Department of Computer Science and Software Engineering, Auburn University, Auburn, AL, United States.
Center for Innovation to Implementation, VA Palo Alto Health Care System, Sacramento, CA, United States.
J Med Internet Res. 2022 Jul 6;24(7):e38584. doi: 10.2196/38584.
Multiple types of biomedical associations of knowledge graphs, including COVID-19-related ones, are constructed based on co-occurring biomedical entities retrieved from recent literature. However, the applications derived from these raw graphs (eg, association predictions among genes, drugs, and diseases) have a high probability of false-positive predictions as co-occurrences in the literature do not always mean there is a true biomedical association between two entities.
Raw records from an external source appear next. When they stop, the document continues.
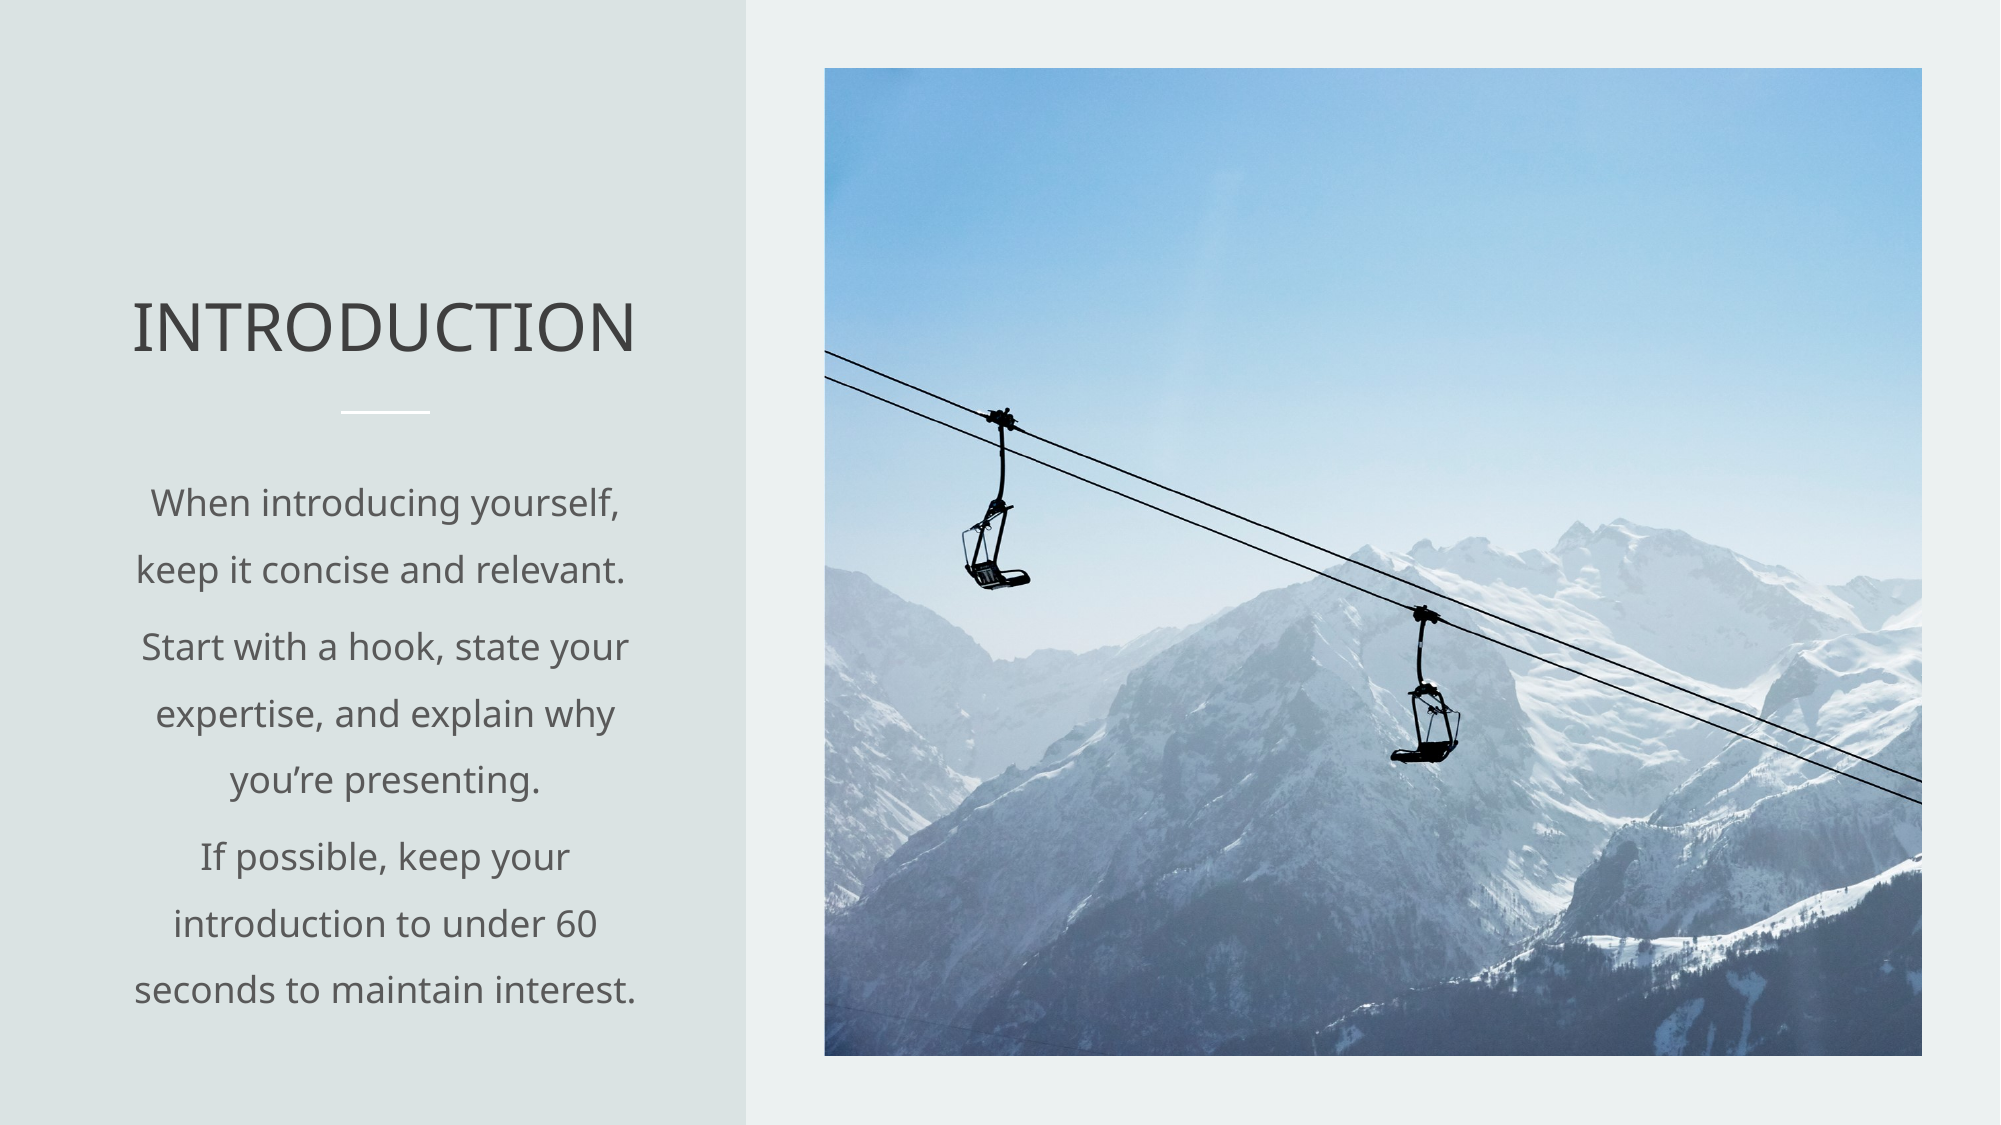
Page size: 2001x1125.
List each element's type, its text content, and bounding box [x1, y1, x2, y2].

list When introducing yourself, keep it concise and relevant. Start with a hook, state your expertise, and explain why you’re presenting. If possible, keep your introduction to under 60 seconds to maintain interest. [100, 450, 671, 1025]
title INTRODUCTION [100, 70, 671, 374]
picture [824, 68, 1922, 1057]
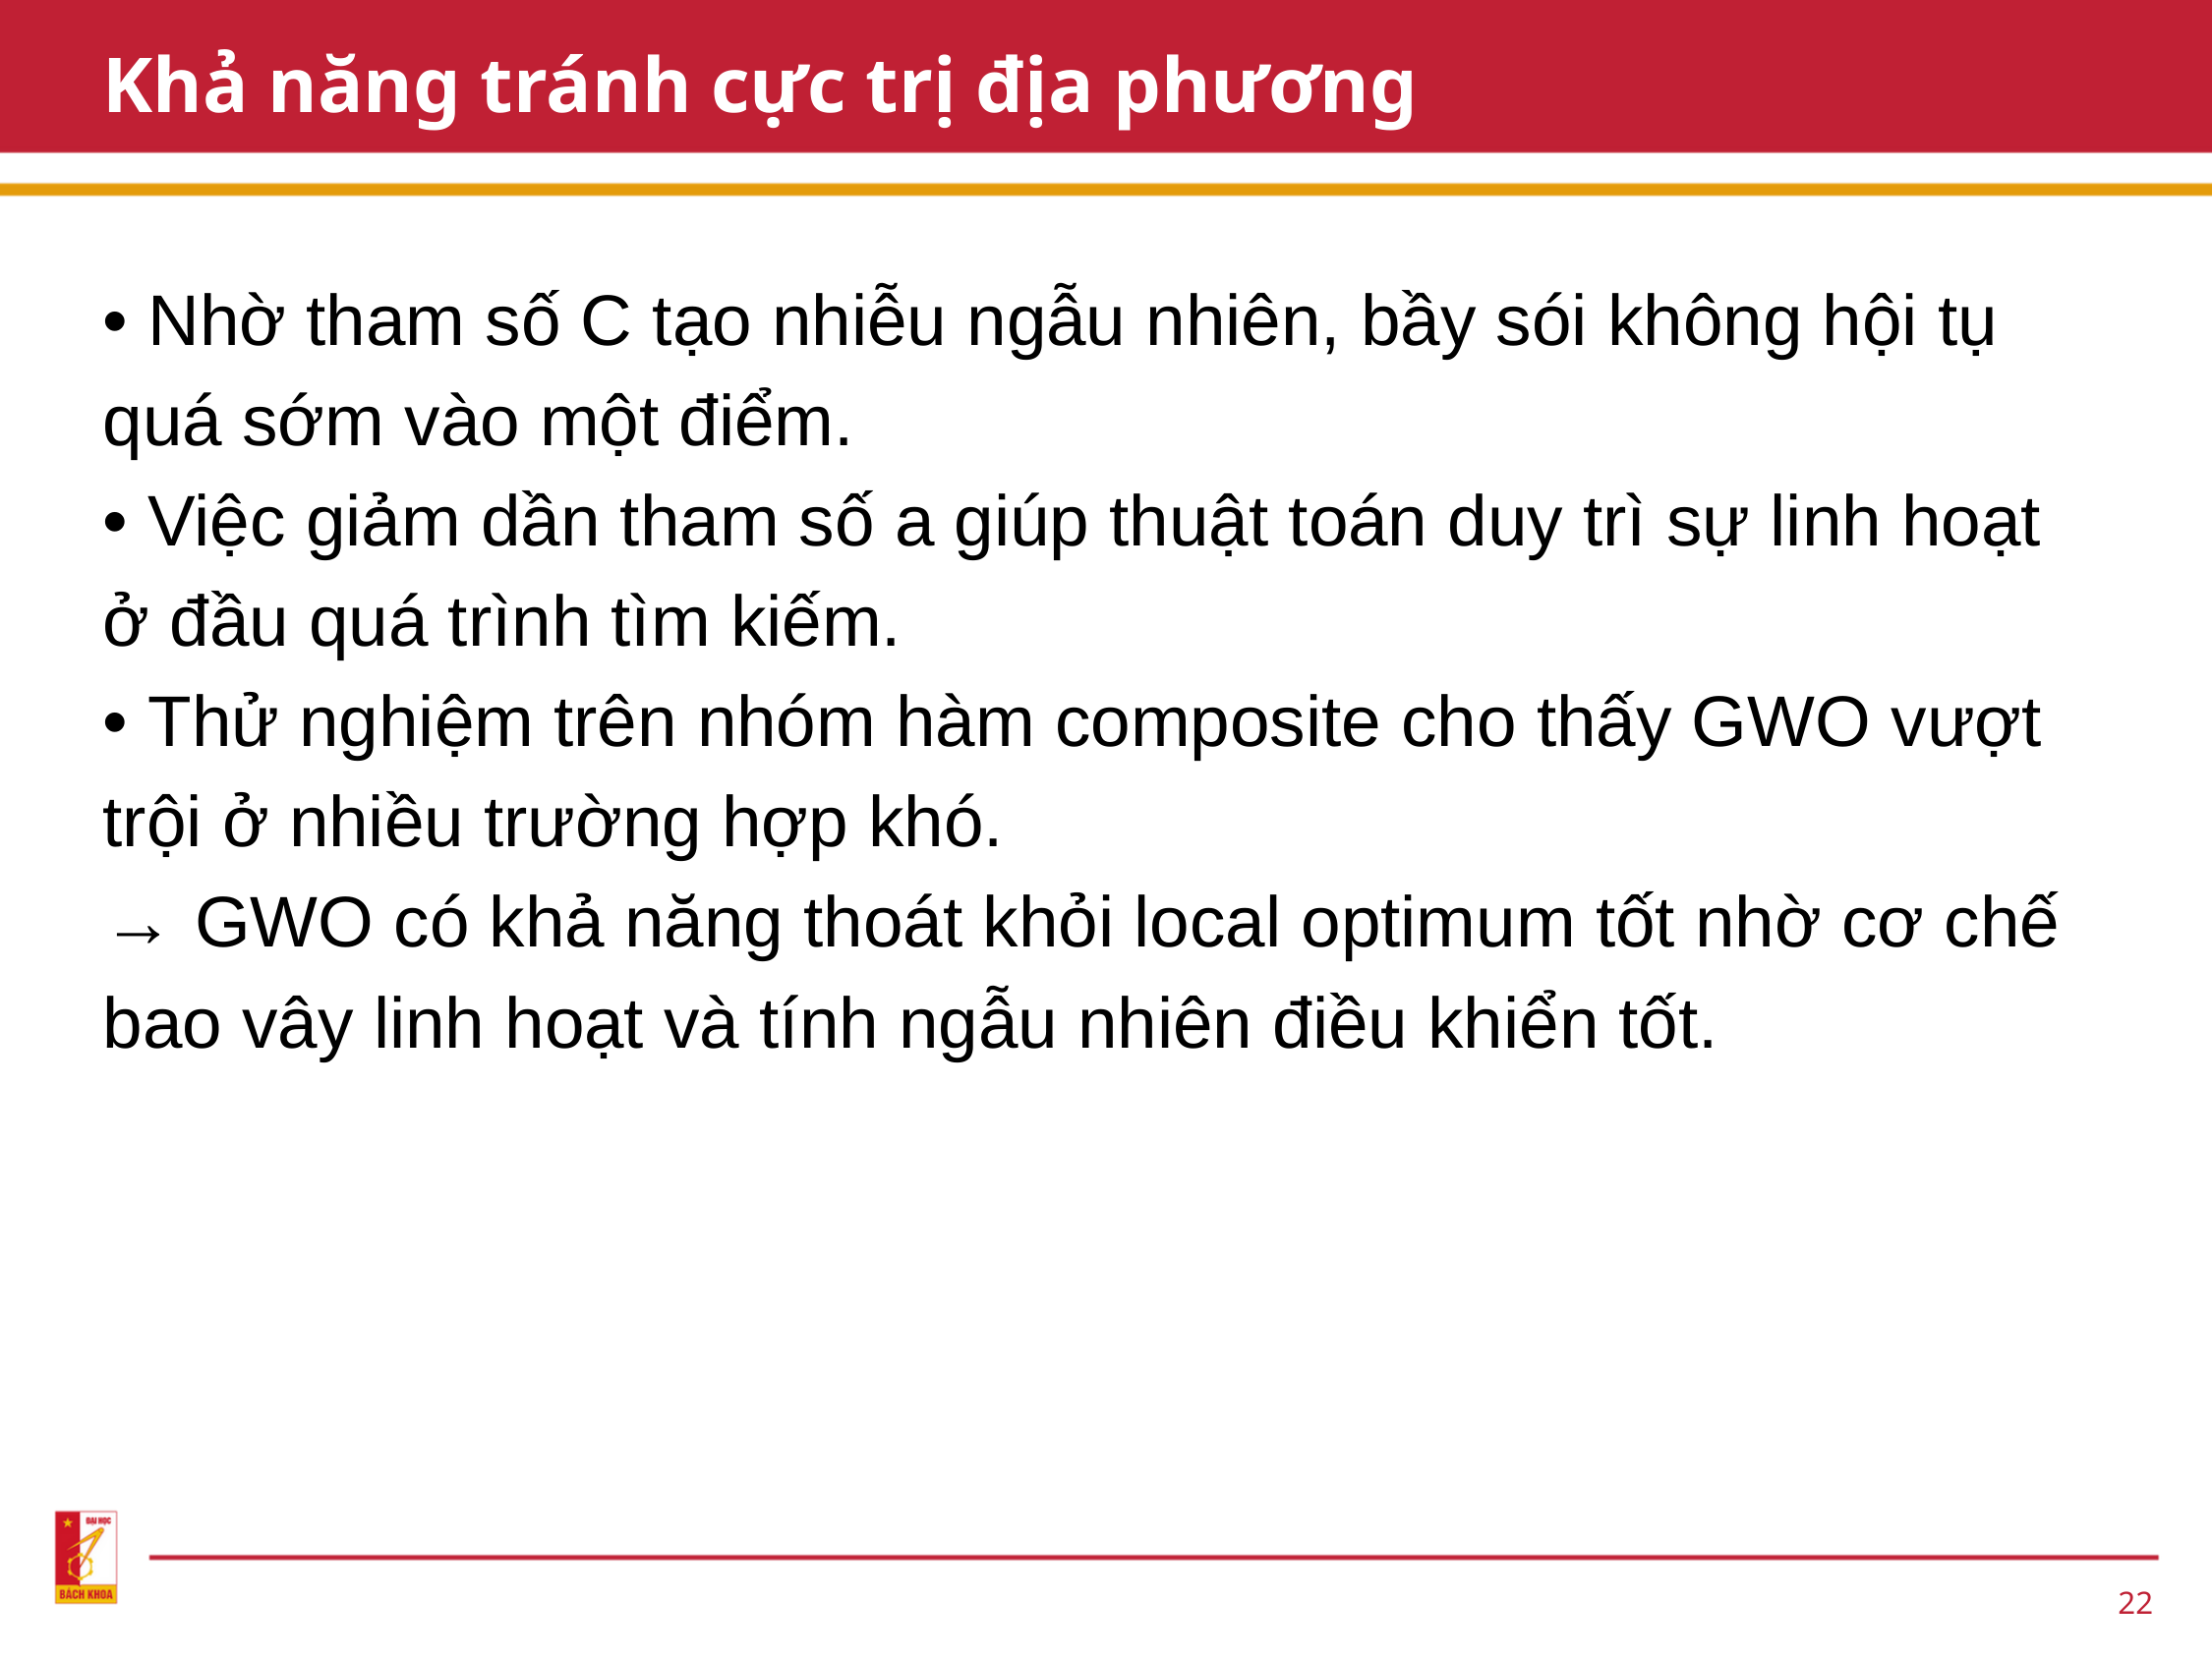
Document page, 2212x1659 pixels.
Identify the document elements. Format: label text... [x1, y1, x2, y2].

text_box • Nhờ tham số C tạo nhiễu ngẫu nhiên, bầy sói không hội tụ quá sớm vào một điểm. • Việc giảm dần tham số a giúp thuật toán duy trì sự linh hoạt ở đầu quá trình tìm kiếm. • Thử nghiệm trên nhóm hàm composite cho thấy GWO vượt trội ở nhiều trường hợp khó. → GWO có khả năng thoát khỏi local optimum tốt nhờ cơ chế bao vây linh hoạt và tính ngẫu nhiên điều khiển tốt. [102, 258, 2100, 1062]
text_box 22 [2118, 1577, 2154, 1621]
text_box [0, 0, 2212, 1659]
text_box Khả năng tránh cực trị địa phương [102, 22, 2124, 128]
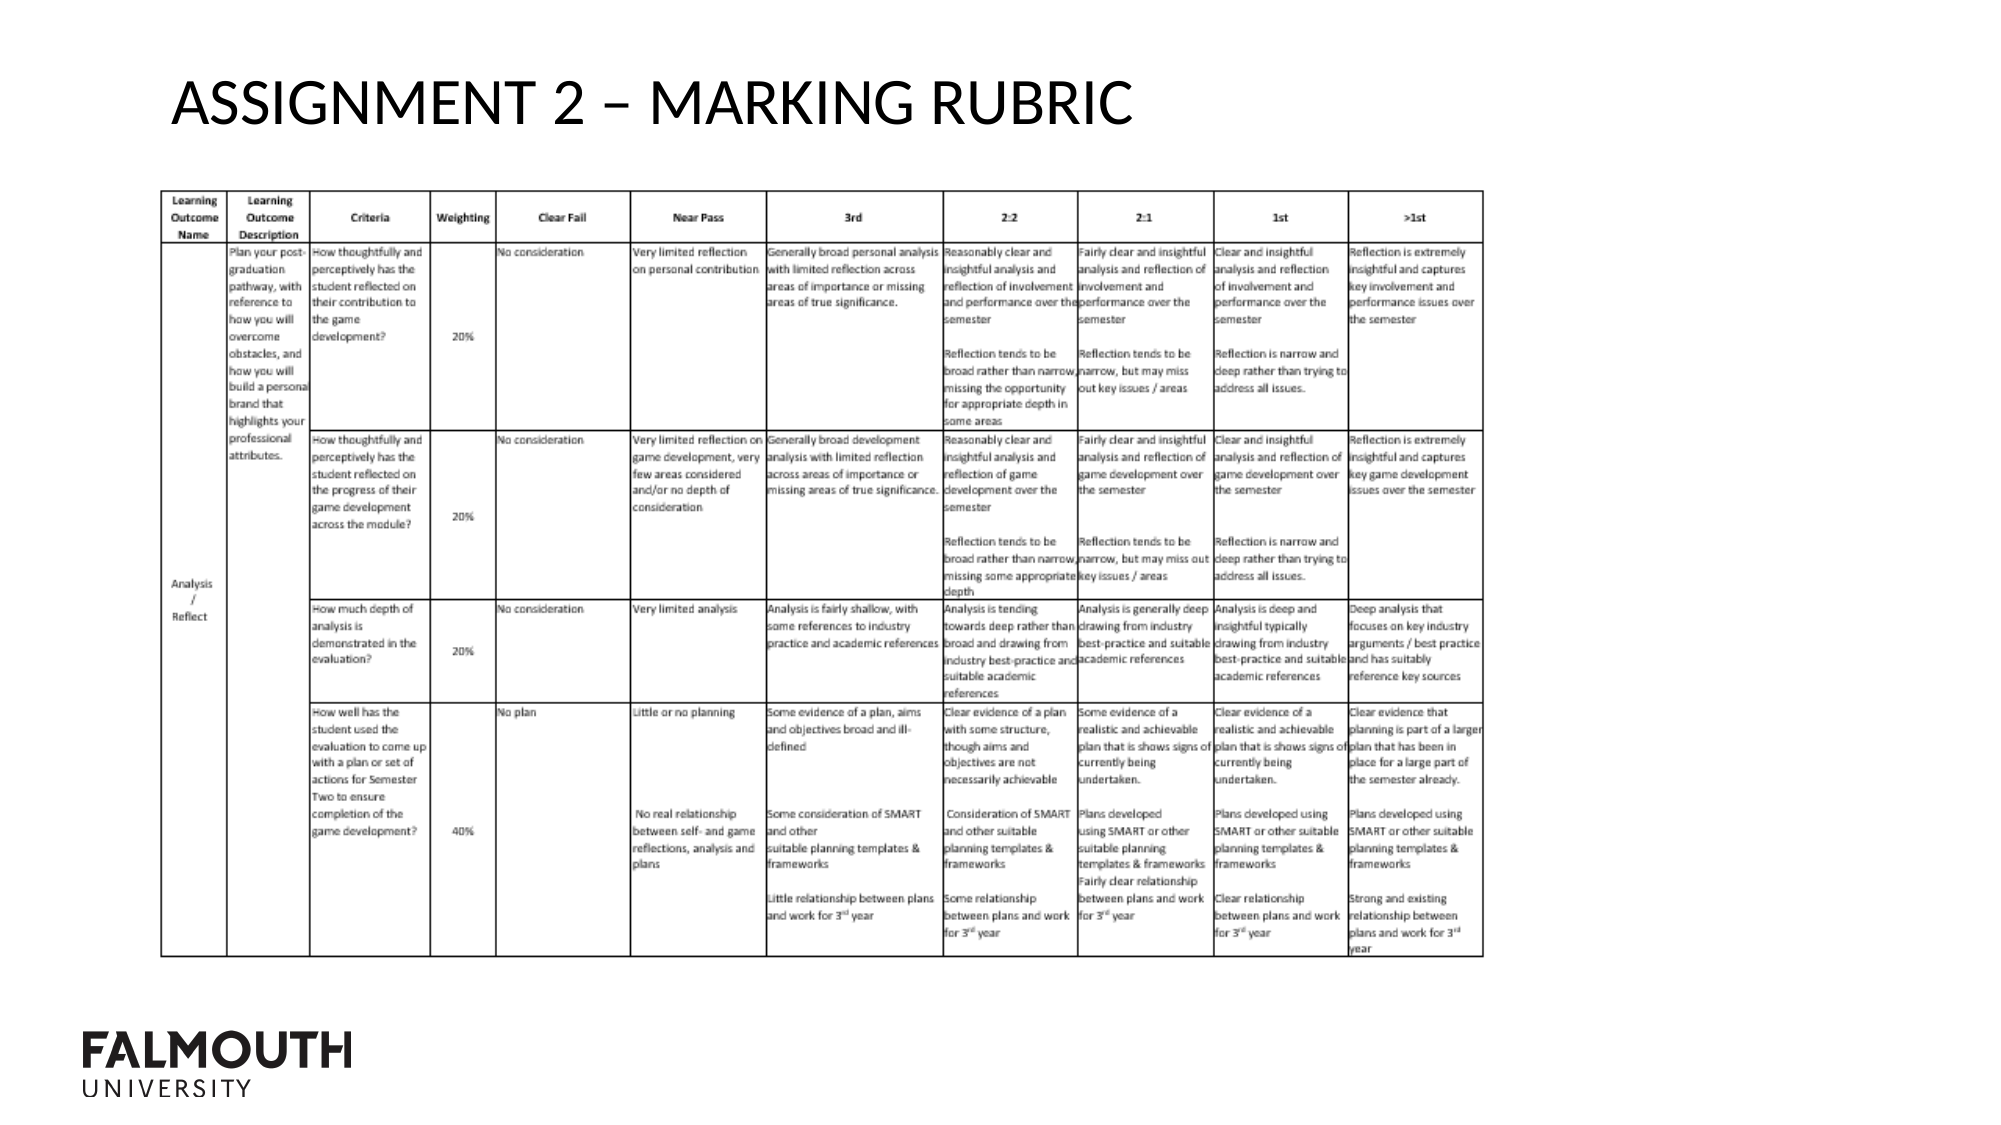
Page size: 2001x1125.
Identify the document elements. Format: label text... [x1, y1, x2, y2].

Data quality plays an important role in training deep neural network models; however, most of the current work in this area has been focused on improving a model's performance with the assumption that the preprocessed data are clean. Here, we studied how to remove noise from raw knowledge graphs with limited labeled information.
The proposed framework used generative-based deep neural networks to generate a graph that can distinguish the unknown associations in the raw training graph. Two generative adversarial network models, NetGAN and Cross-Entropy Low-rank Logits (CELL), were adopted for the edge classification (ie, link prediction), leveraging unlabeled link information based on a real knowledge graph built from LitCovid and Pubtator.
The performance of link prediction, especially in the extreme case of training data versus test data at a ratio of 1:9, demonstrated that the proposed method still achieved favorable results (area under the receiver operating characteristic curve >0.8 for the synthetic data set and 0.7 for the real data set), despite the limited amount of testing data available.
Our preliminary findings showed the proposed framework achieved promising results for removing noise during data preprocessing of the biomedical knowledge graph, potentially improving the performance of downstream applications by providing cleaner data.
多种类型的生物医学关联知识图谱,包括与 COVID-19 相关的知识图谱,都是基于从近期文献中检索到的共同出现的生物医学实体构建的。然而,这些原始图谱衍生出的应用(例如,基因、药物和疾病之间的关联预测)存在很高的假阳性预测概率,因为文献中的共同出现并不总是意味着两个实体之间存在真正的生物医学关联。
数据质量在训练深度神经网络模型中起着重要作用;然而,该领域的大多数当前工作都集中在提高模型的性能上,前提是预处理的数据是干净的。在这里,我们研究了如何在有限的有标签信息的情况下从原始知识图谱中去除噪声。
所提出的框架使用基于生成的深度神经网络来生成一个能够区分原始训练图中未知关联的图。采用了两个生成对抗网络模型 NetGAN 和 Cross-Entropy Low-rank Logits (CELL) 进行边分类(即链接预测),利用基于真实知识图谱的无标签链接信息,该知识图谱是由 LitCovid 和 Pubtator 构建的。
链接预测的性能,特别是在训练数据与测试数据的比例为 1:9 的极端情况下,表明尽管可用的测试数据有限,但所提出的方法仍然取得了较好的结果(合成数据集的接收者操作特征曲线下面积>0.8,真实数据集的面积>0.7)。
我们的初步研究结果表明,所提出的框架在生物医学知识图谱的数据预处理过程中去除噪声方面取得了有前景的结果,通过提供更干净的数据,可能会提高下游应用的性能。